Si Comporta Come l’erede di Mario Monti senza averne
il livell, emula Denis Verdini senza averne la stazza demoniaca, ma un campo
d’eccellenza lui pure ce l’ha. Entico Zanetti, 43 anni, dottore commercialista,
viceministro dell’Economia, è uno che sulle briciole sa prosperare fino a
sentirsi un re. Guida non a caso Scelta civica, un partito dal destino
intuibile. Ne ha conquistato il vertice quando ormai l’operazione era fallita,
e un mese fa è riuscito persino ad andare in minoranza, da segretario, nel
proprio gruppo parlamentare: su venti l’anno seguito in tre. Ma lui non si
spaura. Anzi tira dritto. Afferra una liana via l’altra,combatte anche contro
il nulla se necessario. E’ il suo destino. Forgiato dalla vita, oltreché
dall’esperienza nevrotica del partito montiano, Zanetti è infatti un campione
di salto sugli abissi del trascurabile. Un tratto titanico che sulle prime non
spicca. Come del resto tutto in lui, sin dai tempi di scuola. Figlio di un
radiologo e di una insegnante, venuto su al Lido di Venezia, per il liceo si
iscrisse al prestigioso classico Stellini di Udine, sezione B, dove era l’unico
della classe a dover arrivare a lezione
in treno, ogni giorno, facendosi largo tra macchinoni e figli di papà. Nemmeno
allora lasciava gran traccia di sé: sobrio, pacifico, non secchione, non
malandrino. Uno di quelli di cui si ricorda giusto la parlantina coi professori
per strappare almeno un sei. Ecco, l’immagine dei compagni di classe di allora
non è distante da quella di oggi: Zanetti non ha alambicchi, non ha passioni,
non ha armi segrete, persino la montatura delle lenti – che lo fa riconoscibile
– è sgargiante per calcolo. La differenza tra il liceale e il viceministro sta
più cje altro in questo: una volta calato in politica il suo guaio esistenziale
di medietà è diventato la sua fortuna. Visibile ma irrilevante, come
tappezzeria Zanetti è perfetto, In tv lo si ritrova infatti ovunque, molto
anche sui giornali. Interviene, polemizza, dialoga. Ha l’allure del ruolo di
governo, e un opinione su quasi tutto, pure sullo stipendio della capa di
gabinetto di Virginia Raggi. Non che le cose vadano poi come lui impetra: un
anno fa voleva dimissionare la direttrice della Agenzia delle Entrate Rossella
Orlandi, lei continua a star là. “E’ che ha cambiato atteggiamento”, sostiene
lui. Sapendo che, in fondo, era uguale. E dire che uno così, nella seconda
Repubblica, avrebbe avuto molti simili e persino qualche peso. Adesso, al
contrario, se ne trovano pochi che abbiano il coraggio di dire che “la politica
è anche prendere atto delle situazioni che mutano”, e di mutare con esse,
saltando sul successivo mucchio di briciole. Zanetti dovette farlo da subito.

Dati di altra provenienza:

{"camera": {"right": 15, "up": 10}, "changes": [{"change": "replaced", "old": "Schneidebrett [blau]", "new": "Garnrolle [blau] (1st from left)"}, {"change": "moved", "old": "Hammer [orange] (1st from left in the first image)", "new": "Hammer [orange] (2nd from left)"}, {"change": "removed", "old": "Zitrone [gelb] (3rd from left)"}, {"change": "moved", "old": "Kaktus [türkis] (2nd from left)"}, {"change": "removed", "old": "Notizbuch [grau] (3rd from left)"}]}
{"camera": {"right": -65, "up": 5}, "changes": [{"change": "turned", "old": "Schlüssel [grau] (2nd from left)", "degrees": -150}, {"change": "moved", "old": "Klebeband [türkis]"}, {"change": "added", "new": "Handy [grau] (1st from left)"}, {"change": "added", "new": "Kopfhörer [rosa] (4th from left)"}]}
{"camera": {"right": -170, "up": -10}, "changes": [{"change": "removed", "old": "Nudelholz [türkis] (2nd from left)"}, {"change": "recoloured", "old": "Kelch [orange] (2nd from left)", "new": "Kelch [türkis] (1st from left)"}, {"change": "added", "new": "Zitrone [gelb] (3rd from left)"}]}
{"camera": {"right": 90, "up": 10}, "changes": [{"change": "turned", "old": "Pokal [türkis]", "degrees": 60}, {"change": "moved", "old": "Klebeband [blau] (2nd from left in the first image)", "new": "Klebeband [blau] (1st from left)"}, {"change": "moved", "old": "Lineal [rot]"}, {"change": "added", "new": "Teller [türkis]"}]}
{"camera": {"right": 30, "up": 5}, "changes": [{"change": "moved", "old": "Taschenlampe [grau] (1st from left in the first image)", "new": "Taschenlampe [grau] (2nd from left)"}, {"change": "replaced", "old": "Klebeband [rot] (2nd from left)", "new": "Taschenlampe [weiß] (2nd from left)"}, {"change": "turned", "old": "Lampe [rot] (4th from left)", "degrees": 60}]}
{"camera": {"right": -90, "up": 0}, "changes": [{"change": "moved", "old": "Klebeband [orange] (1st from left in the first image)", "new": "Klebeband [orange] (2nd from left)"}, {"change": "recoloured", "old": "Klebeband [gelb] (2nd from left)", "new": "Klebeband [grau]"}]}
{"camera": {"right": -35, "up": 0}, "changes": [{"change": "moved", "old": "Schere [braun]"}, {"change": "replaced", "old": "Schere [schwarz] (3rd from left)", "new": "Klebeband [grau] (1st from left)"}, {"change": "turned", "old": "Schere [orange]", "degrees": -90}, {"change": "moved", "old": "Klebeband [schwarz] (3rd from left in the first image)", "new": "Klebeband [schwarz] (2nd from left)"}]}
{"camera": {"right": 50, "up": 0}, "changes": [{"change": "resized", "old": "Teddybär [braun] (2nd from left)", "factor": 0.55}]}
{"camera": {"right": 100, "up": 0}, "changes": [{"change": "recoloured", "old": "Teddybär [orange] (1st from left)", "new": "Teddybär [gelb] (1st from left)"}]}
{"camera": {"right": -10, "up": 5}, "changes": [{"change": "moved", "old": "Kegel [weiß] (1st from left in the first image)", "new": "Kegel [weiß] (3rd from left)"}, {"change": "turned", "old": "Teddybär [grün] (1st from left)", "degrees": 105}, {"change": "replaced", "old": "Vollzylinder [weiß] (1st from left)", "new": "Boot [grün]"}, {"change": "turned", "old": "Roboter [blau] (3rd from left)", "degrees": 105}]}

Fu Claudio Siciliotti, presidente dei commercialisti, a introdurlo presso la
corte di Luca Cordero di Montezemolo, prima di non essere rieletto alla guida
dell’Ordine. Zanetti divenne responsabile fiscale dell’Associazione
Italiafutura, e da l’, prima che pure questa si perdesse nel nulla, spiccò il
salto verso la Camera dei deputati. Da dove, per un bel pezzo, fu bravissimo a
stare buono mentre in Scelta civica volavano le sedie. L’arrivo di Renzi fu la
sua fortuna; all’epoca lui era il meno anti-renziano di tutti, cos’ fu
sottosegretario. Ancora se le ricordano,le feste che fece. “Ma è un onore clamoroso”,
ha cinguettato del resto in primavera, ormai viceministro, anche di fronte al
primo Tapirod’oro. Perché l’ambizione si puntella anche coi tapiri. Nulla va
buttato. Dunque adesso che l’estate è andata, e il senso del progetto pure,
farà comunque gruppo unico con i verdiani, in attesa di capire dove altro
andare e perché. Spunti non mancheranno, è sicuro.